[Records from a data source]
= = =
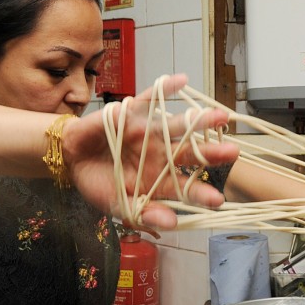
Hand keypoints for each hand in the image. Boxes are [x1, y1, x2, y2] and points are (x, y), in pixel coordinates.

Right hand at [66, 74, 238, 228]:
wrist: (72, 159)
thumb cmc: (100, 184)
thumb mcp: (118, 205)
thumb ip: (144, 214)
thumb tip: (171, 223)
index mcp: (161, 179)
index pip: (186, 188)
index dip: (201, 194)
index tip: (217, 201)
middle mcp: (161, 154)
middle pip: (190, 154)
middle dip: (211, 153)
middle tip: (233, 152)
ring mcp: (149, 132)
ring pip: (177, 126)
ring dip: (198, 121)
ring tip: (220, 117)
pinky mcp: (131, 112)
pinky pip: (150, 99)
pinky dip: (164, 89)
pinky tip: (182, 80)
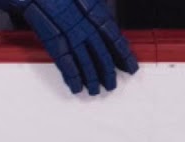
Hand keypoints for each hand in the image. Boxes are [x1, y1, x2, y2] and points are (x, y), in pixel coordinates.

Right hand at [0, 0, 137, 94]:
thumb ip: (94, 8)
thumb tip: (102, 20)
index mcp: (95, 11)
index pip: (115, 37)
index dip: (124, 54)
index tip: (130, 66)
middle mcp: (85, 25)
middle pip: (101, 54)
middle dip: (107, 71)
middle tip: (111, 84)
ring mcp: (70, 35)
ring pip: (85, 62)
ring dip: (91, 79)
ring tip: (94, 91)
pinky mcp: (53, 42)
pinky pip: (65, 63)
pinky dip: (71, 77)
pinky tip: (76, 87)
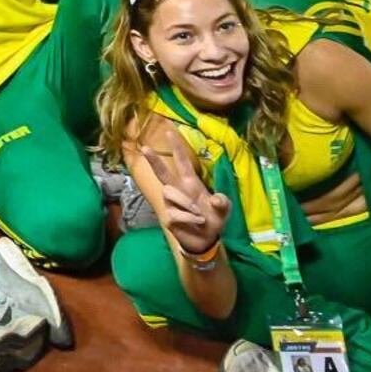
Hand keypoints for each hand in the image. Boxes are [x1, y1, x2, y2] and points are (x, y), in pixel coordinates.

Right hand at [139, 140, 231, 259]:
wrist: (206, 241)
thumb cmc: (214, 219)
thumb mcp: (224, 210)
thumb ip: (223, 202)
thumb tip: (215, 199)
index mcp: (190, 183)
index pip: (182, 162)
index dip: (177, 147)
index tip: (171, 130)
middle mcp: (178, 190)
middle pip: (163, 173)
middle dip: (154, 160)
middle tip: (145, 148)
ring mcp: (171, 204)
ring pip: (171, 193)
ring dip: (187, 204)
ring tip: (200, 216)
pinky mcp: (168, 218)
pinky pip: (176, 213)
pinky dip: (190, 218)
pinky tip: (198, 223)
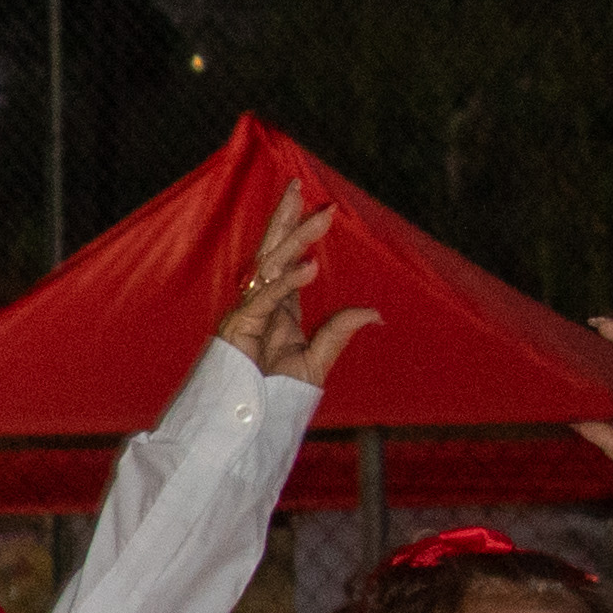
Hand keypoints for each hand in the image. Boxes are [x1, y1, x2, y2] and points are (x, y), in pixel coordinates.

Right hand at [210, 186, 378, 388]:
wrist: (243, 427)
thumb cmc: (272, 400)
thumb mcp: (315, 363)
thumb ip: (338, 334)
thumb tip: (375, 312)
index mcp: (278, 311)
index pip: (288, 261)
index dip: (300, 232)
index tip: (318, 205)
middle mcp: (260, 305)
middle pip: (273, 251)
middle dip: (286, 218)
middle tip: (300, 185)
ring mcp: (246, 314)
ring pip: (271, 265)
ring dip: (296, 238)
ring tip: (322, 214)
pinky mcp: (236, 328)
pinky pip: (265, 300)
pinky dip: (286, 284)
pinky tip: (310, 268)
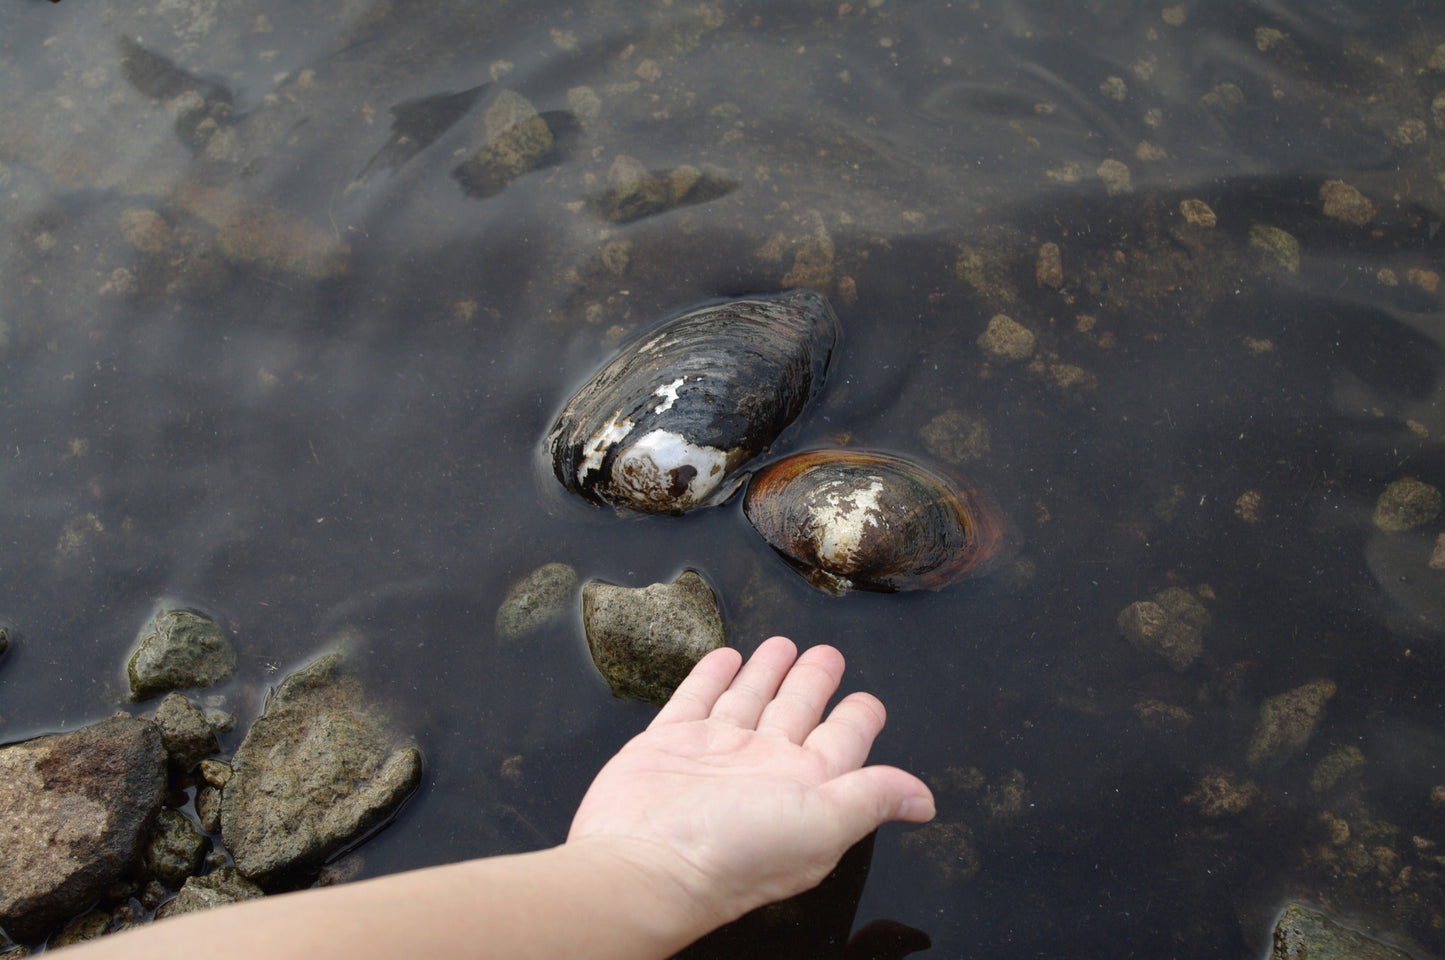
= = =
#### What to produce:
Exercise for the records above: copy only the lines from the one with "middle tip: (233, 152)" to the one with "middle tip: (111, 84)", both ends kept, and drop the pictures.

#### Solution to this problem:
middle tip: (233, 152)
ring mcp: (149, 132)
ring pip: (177, 126)
ring dip: (198, 121)
ring tip: (220, 117)
pinky mcp: (131, 112)
pinky pip: (150, 99)
pinky dip: (164, 89)
pinky tip: (182, 80)
Hand keypoints for each hand in the image. Boxes are [x1, y1, x2, y2] and points are (x, y), in pixel coordinates.

Right hand at [0, 0, 137, 94]:
thumb ip: (94, 8)
thumb tip: (102, 20)
index mcp: (95, 11)
index pip: (115, 37)
index dip: (124, 54)
index tip: (130, 66)
middle mcp: (85, 25)
middle pip: (101, 54)
middle dip: (107, 71)
middle tip: (111, 84)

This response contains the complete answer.